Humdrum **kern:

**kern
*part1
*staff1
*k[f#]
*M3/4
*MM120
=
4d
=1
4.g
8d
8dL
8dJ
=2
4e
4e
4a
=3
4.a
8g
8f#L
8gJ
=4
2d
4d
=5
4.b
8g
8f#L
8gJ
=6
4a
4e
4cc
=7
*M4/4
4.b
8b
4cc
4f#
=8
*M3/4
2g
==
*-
• • • • •
**Instructions to follow**
Can you write out the entries again, changing "*MM120" to "*MM96" and leaving every other line the same?

**Written answer**
Humdrum **kern:

**kern
*part1
*staff1
*k[f#]
*M3/4
*MM96
=
4d
=1
4.g
8d
8dL
8dJ
=2
4e
4e
4a
=3
4.a
8g
8f#L
8gJ
=4
2d
4d
=5
4.b
8g
8f#L
8gJ
=6
4a
4e
4cc
=7
*M4/4
4.b
8b
4cc
4f#
=8
*M3/4
2g
==
*-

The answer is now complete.